▶ **Tujuan Latihan**:
Tuliskan kembali tanpa perubahan bagian teks tentang dilema seorang suami antara ibu dan istrinya, mulai dari "Minggu, 26 September" dan berakhir pada "lebih kepada pasangannya.".

▶ **Teks yang Disediakan**:
+--

Minggu, 26 September 2010

Dilema

Hampir semua suami pasti pernah merasakan hal ini (kecuali bagi yang ibunya sudah meninggal dunia), terutama pada saat-saat awal pernikahan. Di satu sisi, ibu adalah seorang yang melahirkan, merawat, mendidik dan membesarkan sedangkan di sisi yang lain, istri adalah teman dalam menghabiskan sisa hidup serta ibu dari anak-anaknya. Si Ibu, sudah pasti akan sangat merasakan kehilangan anaknya, yang selama ini telah dirawatnya, dididiknya, disayangi sepenuh hati ke tangan orang lain. Sedangkan untuk si Istri, pastinya dia merasa bahwa sejak dilakukannya ijab qabul (atau pemberkatan/peresmian nikah bagi yang non muslim), si Suami telah menjadi miliknya, dan hanya dialah yang berhak memberikan perhatian lebih kepada pasangannya.
Lalu apa yang seharusnya dilakukan masing-masing untuk mengurangi friksi-friksi yang pasti akan terjadi?
Untuk para suami, hal ini bisa menjadi dilema yang serba sulit. Apalagi jika sebelumnya dia sangat dekat dengan ibunya. Bahkan pilihan untuk tinggal di mana setelah menikah juga merupakan hal yang sulit, karena si Ibu pasti ingin anaknya tetap tinggal bersamanya meskipun telah menikah, sedangkan bagi si Istri tentu saja akan lebih nyaman dan senang jika bisa tinggal terpisah dari mertuanya. Jika tidak memungkinkan untuk tinggal di rumah sendiri, maka tinggal dengan orang tua sendiri akan lebih nyaman dari pada tinggal dengan mertua bagi si Istri. Tentu saja tinggal terpisah dari kedua orang tua dari kedua belah pihak adalah pilihan yang terbaik di antara semua pilihan, tetapi tidak semua orang bisa menyewa atau membeli rumah sebelum menikah kan?
Satu hal yang harus diingat oleh suami adalah jangan pernah membanding-bandingkan si Istri dengan Ibunya. Istri manapun tidak akan pernah suka dibanding-bandingkan seperti itu. Juga sebisa mungkin jangan terlalu memuji Ibunya secara berlebihan di depan si Istri. Ajarkan istri untuk selalu hormat dan patuh kepada orang tua, baik kepada bapak ibunya sendiri maupun kepada bapak dan ibu suami. Berikan contoh yang baik kepada si Istri. Dengan menghormati dan mematuhi orang tua istri, otomatis (jika si Istri memang tahu diri J) si Istri juga akan menghormati dan mematuhi orang tua suami. Perlu diingat, bahwa beda pendapat adalah hal yang paling alami, tetapi meskipun kita beda pendapat cara penyampaiannya tetap harus dengan rasa hormat dan sayang.

+--

▶ **Data yang Diberikan**:
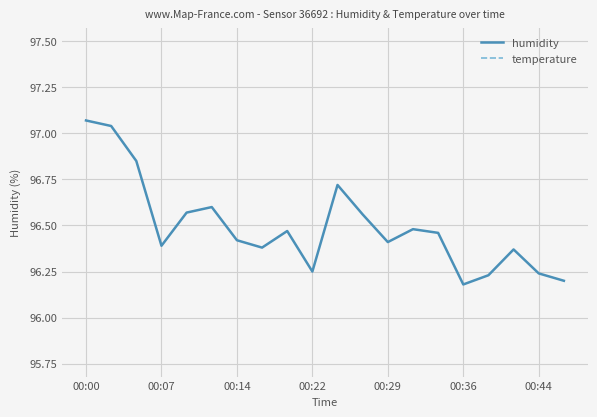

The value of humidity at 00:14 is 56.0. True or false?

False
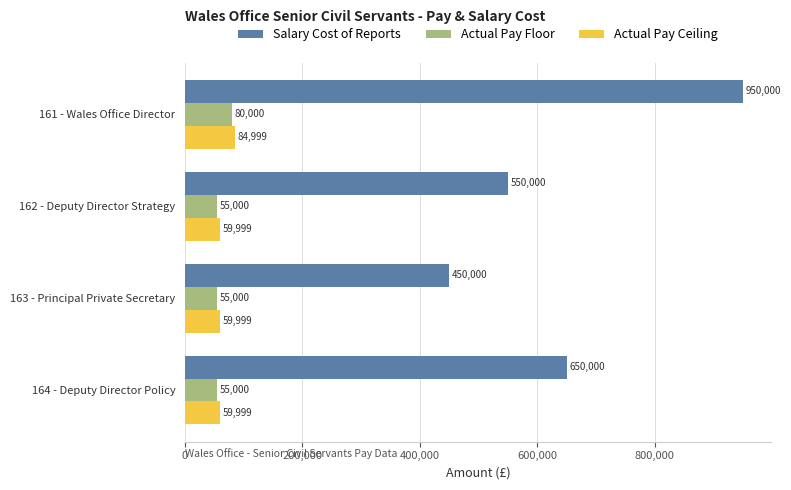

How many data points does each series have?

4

+--

▶ **Hasil Latihan**:
Minggu, 26 September 2010

Dilema

Hampir semua suami pasti pernah merasakan hal ini (kecuali bagi yang ibunya sudah meninggal dunia), terutama pada saat-saat awal pernikahan. Di satu sisi, ibu adalah seorang yang melahirkan, merawat, mendidik dan membesarkan sedangkan di sisi yang lain, istri adalah teman dalam menghabiskan sisa hidup serta ibu dari anak-anaknya. Si Ibu, sudah pasti akan sangat merasakan kehilangan anaknya, yang selama ini telah dirawatnya, dididiknya, disayangi sepenuh hati ke tangan orang lain. Sedangkan untuk si Istri, pastinya dia merasa bahwa sejak dilakukannya ijab qabul (atau pemberkatan/peresmian nikah bagi yang non muslim), si Suami telah menjadi miliknya, dan hanya dialah yang berhak memberikan perhatian lebih kepada pasangannya.